After awhile, I retrace my steps and slip under the covers. She’s warm, on her side, and I flatten myself against her. The dream seems more real each time, and each time takes longer to leave me. We walk over green grass, the three of us.

Tell me the story, Daddy.

Which one?

My favorite.

I reach for Vanessa, my hand finding her belly. She sinks deeper under the covers and nestles back against me.

“I hope it’s a girl,” I whisper.

“It is,” she says, and settles her hand upon my own.

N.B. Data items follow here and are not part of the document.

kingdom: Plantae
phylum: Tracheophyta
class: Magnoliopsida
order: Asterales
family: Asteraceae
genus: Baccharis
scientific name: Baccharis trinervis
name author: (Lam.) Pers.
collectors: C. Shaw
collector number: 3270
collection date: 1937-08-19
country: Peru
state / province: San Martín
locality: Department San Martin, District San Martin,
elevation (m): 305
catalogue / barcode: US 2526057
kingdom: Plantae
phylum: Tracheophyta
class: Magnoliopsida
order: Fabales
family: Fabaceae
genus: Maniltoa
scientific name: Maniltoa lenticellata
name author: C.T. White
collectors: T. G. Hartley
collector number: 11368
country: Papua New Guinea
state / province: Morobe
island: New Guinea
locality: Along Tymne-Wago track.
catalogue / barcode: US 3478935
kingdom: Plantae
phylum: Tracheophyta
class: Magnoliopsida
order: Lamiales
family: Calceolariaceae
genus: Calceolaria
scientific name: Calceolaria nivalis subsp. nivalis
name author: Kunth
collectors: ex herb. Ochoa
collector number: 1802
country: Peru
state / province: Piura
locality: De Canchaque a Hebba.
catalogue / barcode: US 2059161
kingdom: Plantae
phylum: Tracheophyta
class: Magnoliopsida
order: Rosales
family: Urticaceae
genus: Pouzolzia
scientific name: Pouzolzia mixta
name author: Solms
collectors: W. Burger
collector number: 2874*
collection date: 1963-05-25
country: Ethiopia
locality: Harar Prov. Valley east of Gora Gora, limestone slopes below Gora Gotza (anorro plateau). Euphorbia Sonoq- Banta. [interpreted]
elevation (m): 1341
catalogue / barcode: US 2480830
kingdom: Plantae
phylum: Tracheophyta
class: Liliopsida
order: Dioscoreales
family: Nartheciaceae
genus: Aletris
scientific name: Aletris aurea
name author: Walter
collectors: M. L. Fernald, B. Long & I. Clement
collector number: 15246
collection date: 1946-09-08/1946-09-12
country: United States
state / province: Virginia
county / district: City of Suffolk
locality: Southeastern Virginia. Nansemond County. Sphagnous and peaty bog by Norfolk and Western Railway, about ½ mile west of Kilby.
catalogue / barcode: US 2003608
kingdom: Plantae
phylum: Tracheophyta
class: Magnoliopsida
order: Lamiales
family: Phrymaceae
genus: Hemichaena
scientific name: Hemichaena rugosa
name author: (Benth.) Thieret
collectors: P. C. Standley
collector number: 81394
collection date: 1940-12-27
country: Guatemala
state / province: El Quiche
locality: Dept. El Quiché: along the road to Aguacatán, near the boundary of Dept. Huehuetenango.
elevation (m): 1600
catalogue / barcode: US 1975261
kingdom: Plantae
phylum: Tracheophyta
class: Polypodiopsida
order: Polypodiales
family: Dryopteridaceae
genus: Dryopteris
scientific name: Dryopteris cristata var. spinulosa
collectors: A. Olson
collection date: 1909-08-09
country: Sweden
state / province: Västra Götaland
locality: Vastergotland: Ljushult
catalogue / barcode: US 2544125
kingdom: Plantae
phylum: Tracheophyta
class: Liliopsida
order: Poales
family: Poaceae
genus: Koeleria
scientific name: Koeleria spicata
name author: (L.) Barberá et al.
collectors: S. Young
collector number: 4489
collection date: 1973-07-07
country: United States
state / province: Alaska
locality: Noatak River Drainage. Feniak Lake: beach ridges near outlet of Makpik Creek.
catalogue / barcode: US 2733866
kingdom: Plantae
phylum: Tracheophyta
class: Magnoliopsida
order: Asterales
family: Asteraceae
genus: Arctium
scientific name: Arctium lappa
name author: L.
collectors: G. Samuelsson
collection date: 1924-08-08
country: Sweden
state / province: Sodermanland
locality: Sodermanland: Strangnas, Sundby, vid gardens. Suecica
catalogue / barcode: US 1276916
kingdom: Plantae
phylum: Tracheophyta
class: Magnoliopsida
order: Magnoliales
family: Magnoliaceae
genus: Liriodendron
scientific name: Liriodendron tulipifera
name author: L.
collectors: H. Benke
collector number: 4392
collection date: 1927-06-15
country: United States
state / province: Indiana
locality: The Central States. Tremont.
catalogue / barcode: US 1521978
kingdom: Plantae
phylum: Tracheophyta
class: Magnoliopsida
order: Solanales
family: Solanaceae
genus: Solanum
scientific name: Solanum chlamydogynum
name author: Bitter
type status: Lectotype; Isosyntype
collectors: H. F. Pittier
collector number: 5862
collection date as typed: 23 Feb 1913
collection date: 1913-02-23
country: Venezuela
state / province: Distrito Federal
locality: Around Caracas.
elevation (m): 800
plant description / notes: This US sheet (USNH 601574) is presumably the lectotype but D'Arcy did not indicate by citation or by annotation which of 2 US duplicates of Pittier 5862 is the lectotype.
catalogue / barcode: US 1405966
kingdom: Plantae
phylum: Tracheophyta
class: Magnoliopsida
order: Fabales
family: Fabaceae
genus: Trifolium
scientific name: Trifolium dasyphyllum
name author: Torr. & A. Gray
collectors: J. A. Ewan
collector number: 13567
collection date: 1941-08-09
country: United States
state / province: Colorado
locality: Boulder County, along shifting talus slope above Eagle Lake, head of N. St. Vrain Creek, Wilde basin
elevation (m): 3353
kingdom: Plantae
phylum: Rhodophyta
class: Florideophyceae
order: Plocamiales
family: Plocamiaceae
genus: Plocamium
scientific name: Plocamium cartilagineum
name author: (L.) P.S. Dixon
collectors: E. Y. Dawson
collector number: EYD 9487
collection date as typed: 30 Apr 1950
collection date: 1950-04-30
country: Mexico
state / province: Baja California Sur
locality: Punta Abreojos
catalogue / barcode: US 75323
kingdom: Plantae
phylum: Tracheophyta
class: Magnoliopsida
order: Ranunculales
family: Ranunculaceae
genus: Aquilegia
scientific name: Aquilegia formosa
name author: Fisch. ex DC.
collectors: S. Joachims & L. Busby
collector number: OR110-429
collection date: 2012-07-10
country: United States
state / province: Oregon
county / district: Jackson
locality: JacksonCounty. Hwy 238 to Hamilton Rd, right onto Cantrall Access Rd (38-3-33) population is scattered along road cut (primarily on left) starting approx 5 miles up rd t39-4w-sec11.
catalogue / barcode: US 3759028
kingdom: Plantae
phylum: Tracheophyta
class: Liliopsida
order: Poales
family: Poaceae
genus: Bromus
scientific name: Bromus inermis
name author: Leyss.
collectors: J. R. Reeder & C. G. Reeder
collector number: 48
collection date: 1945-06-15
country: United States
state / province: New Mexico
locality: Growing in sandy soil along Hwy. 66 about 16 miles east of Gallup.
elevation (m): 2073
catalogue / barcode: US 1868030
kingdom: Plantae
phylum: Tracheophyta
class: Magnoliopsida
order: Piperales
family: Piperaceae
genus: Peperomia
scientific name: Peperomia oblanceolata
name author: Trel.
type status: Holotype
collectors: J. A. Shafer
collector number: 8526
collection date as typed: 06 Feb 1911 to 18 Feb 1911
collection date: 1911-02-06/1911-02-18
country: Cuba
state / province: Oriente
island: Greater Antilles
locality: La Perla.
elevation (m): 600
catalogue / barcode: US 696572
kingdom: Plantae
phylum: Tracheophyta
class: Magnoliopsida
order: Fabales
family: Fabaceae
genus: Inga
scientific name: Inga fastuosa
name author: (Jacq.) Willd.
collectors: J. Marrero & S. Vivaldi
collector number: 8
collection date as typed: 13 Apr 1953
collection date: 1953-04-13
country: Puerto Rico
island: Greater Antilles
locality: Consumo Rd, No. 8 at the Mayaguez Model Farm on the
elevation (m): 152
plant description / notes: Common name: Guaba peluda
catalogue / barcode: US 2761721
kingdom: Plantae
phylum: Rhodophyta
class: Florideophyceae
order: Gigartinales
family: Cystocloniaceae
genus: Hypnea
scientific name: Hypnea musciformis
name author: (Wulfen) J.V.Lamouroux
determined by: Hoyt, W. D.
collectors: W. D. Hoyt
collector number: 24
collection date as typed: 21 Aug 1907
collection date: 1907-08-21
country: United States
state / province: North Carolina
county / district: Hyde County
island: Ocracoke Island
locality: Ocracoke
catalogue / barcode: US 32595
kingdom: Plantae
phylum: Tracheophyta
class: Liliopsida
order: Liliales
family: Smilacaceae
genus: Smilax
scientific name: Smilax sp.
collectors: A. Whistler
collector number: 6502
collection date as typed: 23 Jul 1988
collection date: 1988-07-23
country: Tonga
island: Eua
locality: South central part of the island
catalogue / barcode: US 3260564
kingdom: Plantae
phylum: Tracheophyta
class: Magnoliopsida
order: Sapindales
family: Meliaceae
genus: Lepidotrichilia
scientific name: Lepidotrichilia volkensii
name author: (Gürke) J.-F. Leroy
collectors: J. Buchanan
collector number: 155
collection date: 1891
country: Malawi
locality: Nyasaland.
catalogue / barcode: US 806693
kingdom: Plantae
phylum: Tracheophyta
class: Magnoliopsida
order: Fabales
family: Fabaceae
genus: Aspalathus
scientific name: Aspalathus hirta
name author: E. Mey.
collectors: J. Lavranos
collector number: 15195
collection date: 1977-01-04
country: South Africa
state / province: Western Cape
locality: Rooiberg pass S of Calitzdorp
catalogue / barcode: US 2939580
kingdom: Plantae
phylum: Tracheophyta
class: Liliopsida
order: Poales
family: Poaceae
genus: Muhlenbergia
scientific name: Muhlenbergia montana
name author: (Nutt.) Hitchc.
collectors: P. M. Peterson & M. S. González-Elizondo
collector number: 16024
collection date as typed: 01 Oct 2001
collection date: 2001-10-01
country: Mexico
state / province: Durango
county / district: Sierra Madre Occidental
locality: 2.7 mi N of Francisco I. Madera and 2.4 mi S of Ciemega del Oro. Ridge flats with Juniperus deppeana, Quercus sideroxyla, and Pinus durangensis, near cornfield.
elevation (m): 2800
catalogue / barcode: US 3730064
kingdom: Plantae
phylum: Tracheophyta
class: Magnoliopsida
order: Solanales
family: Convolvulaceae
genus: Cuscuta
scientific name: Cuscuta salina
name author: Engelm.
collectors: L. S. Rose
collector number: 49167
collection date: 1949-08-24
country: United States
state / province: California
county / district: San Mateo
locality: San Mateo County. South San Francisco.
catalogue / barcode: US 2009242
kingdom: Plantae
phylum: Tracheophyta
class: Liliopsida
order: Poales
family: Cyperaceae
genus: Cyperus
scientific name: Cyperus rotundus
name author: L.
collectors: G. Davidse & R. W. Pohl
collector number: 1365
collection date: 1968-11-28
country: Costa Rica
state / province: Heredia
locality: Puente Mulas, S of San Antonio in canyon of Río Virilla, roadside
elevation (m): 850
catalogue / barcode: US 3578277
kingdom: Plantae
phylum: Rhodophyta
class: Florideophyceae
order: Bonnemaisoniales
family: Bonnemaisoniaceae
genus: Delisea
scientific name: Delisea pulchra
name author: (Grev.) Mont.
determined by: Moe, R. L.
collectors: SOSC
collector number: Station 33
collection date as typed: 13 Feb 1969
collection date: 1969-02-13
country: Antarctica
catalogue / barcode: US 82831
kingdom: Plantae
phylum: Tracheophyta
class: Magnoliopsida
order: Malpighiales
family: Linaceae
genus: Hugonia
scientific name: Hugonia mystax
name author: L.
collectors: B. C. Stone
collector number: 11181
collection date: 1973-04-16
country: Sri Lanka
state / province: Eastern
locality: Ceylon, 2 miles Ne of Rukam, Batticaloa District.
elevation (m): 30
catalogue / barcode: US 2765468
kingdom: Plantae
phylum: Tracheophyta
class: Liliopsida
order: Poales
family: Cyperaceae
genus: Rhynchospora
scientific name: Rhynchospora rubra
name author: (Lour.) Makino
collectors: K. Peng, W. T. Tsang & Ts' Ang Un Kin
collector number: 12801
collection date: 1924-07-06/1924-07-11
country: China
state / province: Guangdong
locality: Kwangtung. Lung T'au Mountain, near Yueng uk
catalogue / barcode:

I can’t say if she knows this or simply feels it. For me, it is enough. I hear her voice from the dream-my little girl-and I contemplate the vast fortune that will one day be hers. I think for the last time of my father, and of his feelings about women and money. There is poetry in this, an irony that completes the circle, and I wonder if he is restless in that dark and forever grave.

I stay in bed for a few more minutes, but the day beckons and I am restless. I pull on jeans and a sweater, and Bone follows me downstairs. It is cold outside, and I stand on the porch in the predawn light. I take a breath that fills me up and look out across the silent fields. There is a low mist in the hollow places, and the hilltops rise to meet the coming sun.